Dr. Grieder received his Ph.D. from Stanford University and his M.L. S. from the University of California at Berkeley. In 1962 he was appointed the Isaac Foot Librarian at the University of California at Santa Barbara. From that post he was appointed Chief Bibliographer at the University of California at Davis. His final appointment was as Curator, Fales Library and Special Collections, and Member of Collections-Development Triumvirate, Bobst Library at New York University. While at New York University he became one of a hand full of antiquarian bookmen in the world centered in New York City and London.
His memberships included the Grolier Club, New York City, and a lifetime membership in the Modern Language Society. He remained proud of his membership in Phi Gamma Delta fraternity having served as Faculty Advisor to the colony chapter at Louisiana State University and as Faculty Advisor to the chapter at Stanford University, one that no longer exists.
Upon retiring to actively write poetry on his classic 1930's Royal manual typewriter, he moved to Flagler Beach, Fla. In August 2002, Dr. Grieder moved to his home in El Prado and the West he loved so much.
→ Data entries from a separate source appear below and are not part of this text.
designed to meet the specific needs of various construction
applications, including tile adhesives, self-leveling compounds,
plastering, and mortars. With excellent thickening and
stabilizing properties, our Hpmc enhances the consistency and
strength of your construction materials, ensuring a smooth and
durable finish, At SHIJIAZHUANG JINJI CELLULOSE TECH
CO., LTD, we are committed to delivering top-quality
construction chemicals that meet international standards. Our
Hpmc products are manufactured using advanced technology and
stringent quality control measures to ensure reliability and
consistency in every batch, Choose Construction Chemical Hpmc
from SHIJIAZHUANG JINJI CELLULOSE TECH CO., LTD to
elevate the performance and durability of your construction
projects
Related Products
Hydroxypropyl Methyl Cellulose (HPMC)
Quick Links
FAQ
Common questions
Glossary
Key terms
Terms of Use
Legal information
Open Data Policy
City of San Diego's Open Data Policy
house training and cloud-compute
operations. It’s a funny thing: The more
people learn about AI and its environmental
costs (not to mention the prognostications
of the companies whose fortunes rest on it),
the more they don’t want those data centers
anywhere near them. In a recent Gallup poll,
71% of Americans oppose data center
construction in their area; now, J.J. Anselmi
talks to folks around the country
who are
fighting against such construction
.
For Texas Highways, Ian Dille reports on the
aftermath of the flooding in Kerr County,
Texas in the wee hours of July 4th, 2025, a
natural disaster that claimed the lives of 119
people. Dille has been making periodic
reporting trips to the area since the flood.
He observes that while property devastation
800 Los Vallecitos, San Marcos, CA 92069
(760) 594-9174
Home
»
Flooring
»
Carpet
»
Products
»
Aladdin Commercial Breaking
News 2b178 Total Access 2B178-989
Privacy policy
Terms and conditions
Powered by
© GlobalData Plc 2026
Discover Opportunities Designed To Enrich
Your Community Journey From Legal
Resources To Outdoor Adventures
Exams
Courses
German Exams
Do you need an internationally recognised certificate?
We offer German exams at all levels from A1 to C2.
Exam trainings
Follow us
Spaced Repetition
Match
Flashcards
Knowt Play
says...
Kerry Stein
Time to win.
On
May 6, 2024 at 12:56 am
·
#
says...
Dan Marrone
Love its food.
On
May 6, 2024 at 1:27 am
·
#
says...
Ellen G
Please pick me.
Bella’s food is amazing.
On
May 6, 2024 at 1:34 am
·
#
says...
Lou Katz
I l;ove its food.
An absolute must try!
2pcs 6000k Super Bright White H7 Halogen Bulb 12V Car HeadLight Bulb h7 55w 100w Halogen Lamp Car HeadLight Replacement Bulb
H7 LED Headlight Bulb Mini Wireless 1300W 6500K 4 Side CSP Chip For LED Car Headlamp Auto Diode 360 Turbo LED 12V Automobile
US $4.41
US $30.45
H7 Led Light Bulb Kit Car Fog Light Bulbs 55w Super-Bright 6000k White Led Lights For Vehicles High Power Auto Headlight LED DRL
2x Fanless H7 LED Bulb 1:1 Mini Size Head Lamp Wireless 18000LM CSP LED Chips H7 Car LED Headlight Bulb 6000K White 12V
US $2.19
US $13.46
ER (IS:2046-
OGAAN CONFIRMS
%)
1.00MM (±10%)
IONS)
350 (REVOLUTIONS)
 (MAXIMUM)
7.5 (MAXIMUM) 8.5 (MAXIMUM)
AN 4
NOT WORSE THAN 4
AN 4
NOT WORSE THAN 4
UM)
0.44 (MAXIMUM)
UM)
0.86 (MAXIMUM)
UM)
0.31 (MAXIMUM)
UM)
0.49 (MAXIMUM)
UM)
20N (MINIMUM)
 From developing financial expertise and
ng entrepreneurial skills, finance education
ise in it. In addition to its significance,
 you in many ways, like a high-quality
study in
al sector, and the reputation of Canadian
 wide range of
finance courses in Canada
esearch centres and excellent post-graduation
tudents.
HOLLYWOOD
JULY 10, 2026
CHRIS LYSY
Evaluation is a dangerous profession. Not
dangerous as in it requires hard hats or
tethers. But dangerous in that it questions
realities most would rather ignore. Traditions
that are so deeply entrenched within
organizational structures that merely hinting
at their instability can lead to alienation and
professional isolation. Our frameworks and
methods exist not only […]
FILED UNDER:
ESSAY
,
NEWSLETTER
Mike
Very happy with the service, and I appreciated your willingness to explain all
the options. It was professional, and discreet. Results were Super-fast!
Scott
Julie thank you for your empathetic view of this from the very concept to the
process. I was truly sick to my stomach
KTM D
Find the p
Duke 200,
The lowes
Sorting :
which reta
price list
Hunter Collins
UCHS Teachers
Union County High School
He was an active collector of American Indian jewelry, ancient intaglios, objects and artifacts, and the paintings of Santa Barbara painter, Jack Baker.
Survivors include his wife, Lucile Grieder of El Prado, N.M.; brothers-in-law, Beverly Matthew Leigh III and Raymond Breyer Leigh; an aunt, Dorothy Hodnette, of Tuscaloosa, Ala. and several cousins, other relatives and friends.
Arrangements were incomplete at E.E. McDonald Funeral Home for Robert Lee Brooks, 95, of Cuba, Ala., who died Friday, Aug. 15, 2003, at Jeff Anderson Regional Medical Center.